> _Provided passage_
Wednesday, 12 October 2016

Exploring the UK Gender Pay Gap with R...


The gender pay gap in the UK may not of primary interest to some biochemists but the Biochemical Society is interested in gender equality and the majority of biochemistry undergraduates are female... Here is the Biochemical Society's policy statement and here is something relevant from their blog.

A report about the gender pay gap was tweeted about today by @UKParliament (it seems it was published last year). There is an Excel file that goes with the report.


Today, I've been using R to explore some of the data and I have written a script below to make these graphs - the first two graphs from the report.






The way the data is presented makes me uncomfortable with men being paid more represented as a positive percentage and women being paid more being expressed as a negative percentage. I feel sure there is a better way....

Still, the data is interesting....

Here is the script:
START
library(RCurl)
library(readxl)
library(ggplot2)
library(reshape2)
library(ggthemes)

# this is the link to the data
link <- "http://researchbriefings.files.parliament.uk/documents/SN07068/data-tables.xlsx"

# the download.file() function downloads and saves the file with the name given
download.file(url=link,destfile="file.xlsx", mode="wb")

# then we can open the file and extract the data using the read_excel() function.

> _Material shown_
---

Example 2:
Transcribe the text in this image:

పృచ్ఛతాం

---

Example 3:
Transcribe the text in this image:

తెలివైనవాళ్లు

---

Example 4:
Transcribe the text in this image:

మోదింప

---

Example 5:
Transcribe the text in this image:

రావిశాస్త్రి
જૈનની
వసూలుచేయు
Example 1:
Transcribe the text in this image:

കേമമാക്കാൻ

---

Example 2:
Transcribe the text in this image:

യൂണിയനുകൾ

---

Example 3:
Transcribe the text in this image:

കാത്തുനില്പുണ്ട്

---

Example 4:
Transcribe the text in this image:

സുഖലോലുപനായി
==
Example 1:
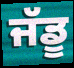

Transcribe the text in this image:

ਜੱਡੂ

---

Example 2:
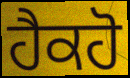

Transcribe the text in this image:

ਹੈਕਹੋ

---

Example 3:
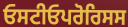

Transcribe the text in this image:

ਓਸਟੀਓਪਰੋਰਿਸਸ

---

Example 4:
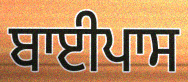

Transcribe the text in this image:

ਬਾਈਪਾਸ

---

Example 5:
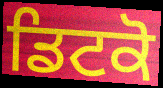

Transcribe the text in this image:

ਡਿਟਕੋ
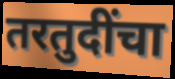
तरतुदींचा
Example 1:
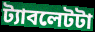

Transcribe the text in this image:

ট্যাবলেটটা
==
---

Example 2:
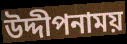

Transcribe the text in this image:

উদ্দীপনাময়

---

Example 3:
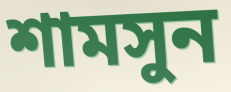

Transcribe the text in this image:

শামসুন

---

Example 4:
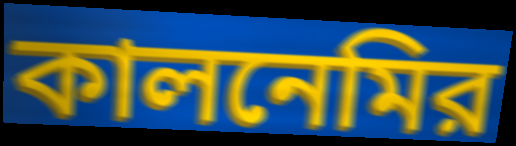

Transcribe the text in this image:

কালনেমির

> _Given instruction_
Answer these about the post on the UK gender pay gap:
1. Which account tweeted about the report?
2. How does the author describe the way the data is presented that causes discomfort?
3. Under what file name does the script save the downloaded data?

> _The answer_
1. @UKParliament
2. Men being paid more is represented as a positive percentage, and women being paid more is expressed as a negative percentage.
3. file.xlsx